Accordingly, we conclude that the evidence of lost profits, while somewhat meager, was sufficient to support the judge's findings. See Agoos Leather Cos. v. American & Foreign Ins. Co., 342 Mass. at 608; see also Matsushita Elec. Corp. of America v. Sonus Corp., 362 Mass. at 264, citing comment 1 to § 1-106 of the Uniform Commercial Code 1 U.L.A. (Master ed. 1976).
3. Judgment obtained against GE. The trial judge admitted in evidence a judgment obtained against GE by a customer (Fontaine) on account of purchases from GE of *376 three trailers supplied by City. From earlier testimony of Fontaine in the present action, the judge could conclude that the three trailers purchased from GE were unfit and that Fontaine had suffered substantial damages for which GE was legally liable. He could also conclude that the amount of the judgment against GE was consistent with the amount of Fontaine's damages.
Citing Keljikian v. Star Brewing Co., 303 Mass. 53, 54 (1939), City argues that Fontaine's judgment against GE was improperly admitted in evidence and could not properly serve as the basis for an item of damages. It is City's view that before damages may be awarded based on the judgment, Keljikian requires that GE show both that the judgment could not have been avoided and that City was notified of Fontaine's action and requested to defend it. City misreads Keljikian. Notification to City to undertake the defense is required only if the judgment is to have binding force on City. Keljikian at 54. See also G.L.c. 106, § 2-607(5)(a). Fontaine's judgment had no such status.
The basis for recovery here is that City's breach of contract resulted in a claim and judgment against GE. As pointed out in Restatement (Second) of Contracts § 351 comment c (1981), "The party in breach is liable for the amount of any judgment against the injured party together with his reasonable expenditures in the litigation, if the party in breach had reason to foresee such expenditures as the probable result of his breach at the time he made the contract.... A failure to notify the party in breach in advance of the litigation may prevent the result of the litigation from being conclusive as to him. But to the extent that the injured party's loss resulting from litigation is reasonable, the fact that the party in breach was not notified does not prevent the inclusion of that loss in the damages assessed against him." See also 5 Corbin, Contracts § 1037 (1964).
That this ground of recovery is consistent with Keljikian is made clear by cases cited therein, especially Royal Paper Box Co. v. Munro & Church Co., 284 Mass. 446, 452-453 (1933). See also Boston Woven Hose & Rubber Co. v. *377 Kendall, 178 Mass. 232, 236 (1901); Boston v. Brooks, 187 Mass. 286, 287 (1905); Busell Trimmer Co. v. Coburn, 188 Mass. 254, 256-257 (1905). The implicit findings of the judge that GE was legally liable to Fontaine and that the amount of the judgment was reasonable were not clearly erroneous.

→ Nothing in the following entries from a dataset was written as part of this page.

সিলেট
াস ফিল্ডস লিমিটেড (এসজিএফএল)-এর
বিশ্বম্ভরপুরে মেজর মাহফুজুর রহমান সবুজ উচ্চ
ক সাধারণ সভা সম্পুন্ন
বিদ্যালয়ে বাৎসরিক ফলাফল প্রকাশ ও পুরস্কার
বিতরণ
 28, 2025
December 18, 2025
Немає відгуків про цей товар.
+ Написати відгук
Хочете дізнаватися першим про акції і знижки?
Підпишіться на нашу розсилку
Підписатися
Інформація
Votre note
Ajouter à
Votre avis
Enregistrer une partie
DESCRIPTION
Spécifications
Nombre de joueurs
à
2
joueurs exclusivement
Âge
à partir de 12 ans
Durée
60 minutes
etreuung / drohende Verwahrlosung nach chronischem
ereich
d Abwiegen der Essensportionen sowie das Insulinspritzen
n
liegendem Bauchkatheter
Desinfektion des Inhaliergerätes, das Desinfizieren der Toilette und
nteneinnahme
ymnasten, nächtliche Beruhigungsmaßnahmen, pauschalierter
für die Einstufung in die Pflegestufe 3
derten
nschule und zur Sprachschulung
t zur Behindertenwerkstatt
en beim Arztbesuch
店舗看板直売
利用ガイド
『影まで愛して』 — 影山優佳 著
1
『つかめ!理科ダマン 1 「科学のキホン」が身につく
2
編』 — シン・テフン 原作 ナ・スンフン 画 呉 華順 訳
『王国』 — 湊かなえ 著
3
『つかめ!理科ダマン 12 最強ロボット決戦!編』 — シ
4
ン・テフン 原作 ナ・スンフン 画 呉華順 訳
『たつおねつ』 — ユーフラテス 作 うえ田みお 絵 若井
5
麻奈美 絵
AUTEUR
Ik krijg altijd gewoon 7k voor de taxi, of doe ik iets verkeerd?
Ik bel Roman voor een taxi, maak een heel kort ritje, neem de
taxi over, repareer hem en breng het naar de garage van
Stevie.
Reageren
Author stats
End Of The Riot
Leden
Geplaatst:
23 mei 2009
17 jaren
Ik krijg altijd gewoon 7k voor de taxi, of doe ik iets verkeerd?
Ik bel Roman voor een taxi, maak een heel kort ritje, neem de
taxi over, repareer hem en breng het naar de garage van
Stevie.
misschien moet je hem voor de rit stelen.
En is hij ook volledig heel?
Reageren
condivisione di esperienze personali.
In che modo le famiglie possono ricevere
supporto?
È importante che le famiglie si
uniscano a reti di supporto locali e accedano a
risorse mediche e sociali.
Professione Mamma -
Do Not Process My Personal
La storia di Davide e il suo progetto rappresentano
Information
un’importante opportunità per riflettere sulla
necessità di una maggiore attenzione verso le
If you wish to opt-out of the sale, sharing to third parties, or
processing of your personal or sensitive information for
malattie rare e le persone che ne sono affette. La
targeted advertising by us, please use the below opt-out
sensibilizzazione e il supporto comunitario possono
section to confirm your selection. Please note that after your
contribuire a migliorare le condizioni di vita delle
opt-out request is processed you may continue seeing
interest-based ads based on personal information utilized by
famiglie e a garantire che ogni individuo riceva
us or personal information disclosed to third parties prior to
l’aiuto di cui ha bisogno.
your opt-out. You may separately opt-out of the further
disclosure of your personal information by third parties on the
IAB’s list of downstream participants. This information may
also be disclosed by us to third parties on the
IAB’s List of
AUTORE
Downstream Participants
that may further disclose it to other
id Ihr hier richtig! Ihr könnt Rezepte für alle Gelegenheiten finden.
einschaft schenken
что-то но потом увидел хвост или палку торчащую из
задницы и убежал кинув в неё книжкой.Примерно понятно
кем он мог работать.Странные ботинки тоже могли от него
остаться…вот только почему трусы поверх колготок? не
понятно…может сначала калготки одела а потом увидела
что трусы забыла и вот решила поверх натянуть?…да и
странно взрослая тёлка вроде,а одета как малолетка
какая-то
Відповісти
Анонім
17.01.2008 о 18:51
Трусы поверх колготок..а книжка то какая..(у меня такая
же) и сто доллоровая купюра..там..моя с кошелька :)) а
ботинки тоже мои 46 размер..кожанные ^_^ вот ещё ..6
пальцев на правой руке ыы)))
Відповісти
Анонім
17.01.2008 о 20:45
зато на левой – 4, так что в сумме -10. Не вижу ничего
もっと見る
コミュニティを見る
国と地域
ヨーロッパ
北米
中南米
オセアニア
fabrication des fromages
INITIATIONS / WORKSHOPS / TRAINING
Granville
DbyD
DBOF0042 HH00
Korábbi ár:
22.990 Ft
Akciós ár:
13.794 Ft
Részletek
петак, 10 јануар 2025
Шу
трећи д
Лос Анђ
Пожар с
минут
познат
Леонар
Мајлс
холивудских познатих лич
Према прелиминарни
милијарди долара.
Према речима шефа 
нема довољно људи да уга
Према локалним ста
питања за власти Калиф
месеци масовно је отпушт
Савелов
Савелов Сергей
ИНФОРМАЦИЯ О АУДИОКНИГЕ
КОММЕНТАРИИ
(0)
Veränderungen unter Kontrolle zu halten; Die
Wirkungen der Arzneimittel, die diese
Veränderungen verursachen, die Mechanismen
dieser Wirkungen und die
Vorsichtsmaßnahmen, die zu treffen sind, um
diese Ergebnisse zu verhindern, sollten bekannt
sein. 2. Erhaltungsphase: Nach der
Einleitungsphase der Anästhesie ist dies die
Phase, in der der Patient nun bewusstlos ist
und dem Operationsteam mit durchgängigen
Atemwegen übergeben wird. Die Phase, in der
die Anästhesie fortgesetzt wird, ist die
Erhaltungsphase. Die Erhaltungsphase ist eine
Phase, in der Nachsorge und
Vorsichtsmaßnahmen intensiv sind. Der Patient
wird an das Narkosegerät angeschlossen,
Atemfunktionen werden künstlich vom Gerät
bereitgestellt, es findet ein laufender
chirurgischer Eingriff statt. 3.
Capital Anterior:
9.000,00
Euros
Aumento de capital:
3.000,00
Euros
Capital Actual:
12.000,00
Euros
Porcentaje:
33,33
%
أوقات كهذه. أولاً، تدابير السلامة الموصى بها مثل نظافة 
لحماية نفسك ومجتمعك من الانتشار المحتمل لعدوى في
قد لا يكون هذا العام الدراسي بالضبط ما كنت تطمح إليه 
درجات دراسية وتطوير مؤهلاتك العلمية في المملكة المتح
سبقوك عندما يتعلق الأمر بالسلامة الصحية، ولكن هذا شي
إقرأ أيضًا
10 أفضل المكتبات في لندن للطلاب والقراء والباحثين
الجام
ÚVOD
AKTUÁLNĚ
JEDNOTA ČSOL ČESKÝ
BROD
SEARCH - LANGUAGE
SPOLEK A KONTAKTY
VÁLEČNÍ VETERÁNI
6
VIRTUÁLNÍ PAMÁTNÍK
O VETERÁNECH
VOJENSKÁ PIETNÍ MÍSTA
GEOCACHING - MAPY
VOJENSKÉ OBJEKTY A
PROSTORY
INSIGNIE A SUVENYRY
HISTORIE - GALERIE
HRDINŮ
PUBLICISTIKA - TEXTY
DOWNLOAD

4. Oral statements. The testimony of Joseph Marinelli, City's president, indicates that the specifications contained in the written contract documents were incomplete and did not contain all the terms of the parties' agreement. In such circumstances parol evidence was admissible. Restatement (Second) of Contracts § 210 comment c (1981).
No error having been shown, the judgment is affirmed.
So ordered.
NOTES
[1] E.g., customers Hines, Smith, Fontaine, Trayner, Barrows, and Winch.